Exercise brief: Reproduce the text lines of every item below character for character, and omit the pictures from your answer.

Material supplied:
..............................
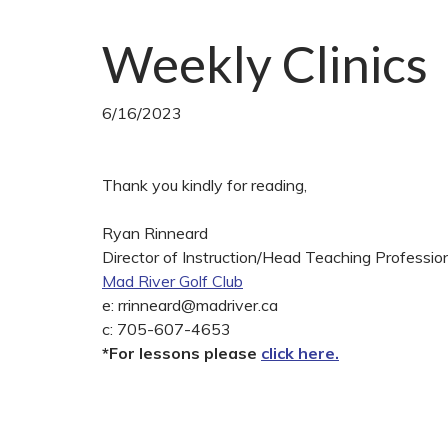
Weekly Clinics
6/16/2023
Thank you kindly for reading,
Ryan Rinneard
Director of Instruction/Head Teaching Professio
Mad River Golf Club
e:
rrinneard@madriver.ca
c: 705-607-4653
*For lessons please
click here.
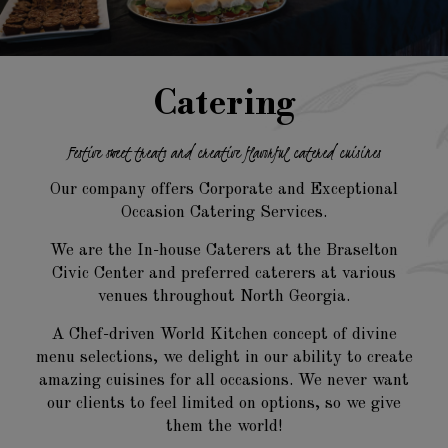
Catering
Festive sweet treats and creative
flavorful catered cuisines
Our company offers Corporate and Exceptional
Occasion Catering Services.
We are the In-house Caterers at the Braselton
Civic Center and preferred caterers at various
venues throughout North Georgia.
A Chef-driven World Kitchen concept of divine
menu selections, we delight in our ability to create
amazing cuisines for all occasions. We never want
our clients to feel limited on options, so we give
them the world!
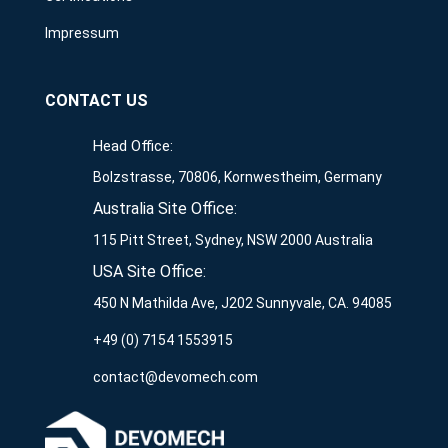
Impressum
CONTACT US
Head Office:
Bolzstrasse, 70806, Kornwestheim, Germany
Australia Site Office:
115 Pitt Street, Sydney, NSW 2000 Australia
USA Site Office:
450 N Mathilda Ave, J202 Sunnyvale, CA. 94085
+49 (0) 7154 1553915
contact@devomech.com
..............................
Answer to this task:
Weekly Clinics
6/16/2023
Thank you kindly for reading,
Ryan Rinneard
Director of Instruction/Head Teaching Professio
Mad River Golf Club
e:
rrinneard@madriver.ca
c: 705-607-4653
*For lessons please
click here.
Catering
Festive sweet treats and creative
flavorful catered cuisines
Our company offers Corporate and Exceptional
Occasion Catering Services.
We are the In-house Caterers at the Braselton
Civic Center and preferred caterers at various
venues throughout North Georgia.
A Chef-driven World Kitchen concept of divine
menu selections, we delight in our ability to create
amazing cuisines for all occasions. We never want
our clients to feel limited on options, so we give
them the world!
Impressum
CONTACT US
Head Office:
Bolzstrasse, 70806, Kornwestheim, Germany
Australia Site Office:
115 Pitt Street, Sydney, NSW 2000 Australia
USA Site Office:
450 N Mathilda Ave, J202 Sunnyvale, CA. 94085
+49 (0) 7154 1553915
contact@devomech.com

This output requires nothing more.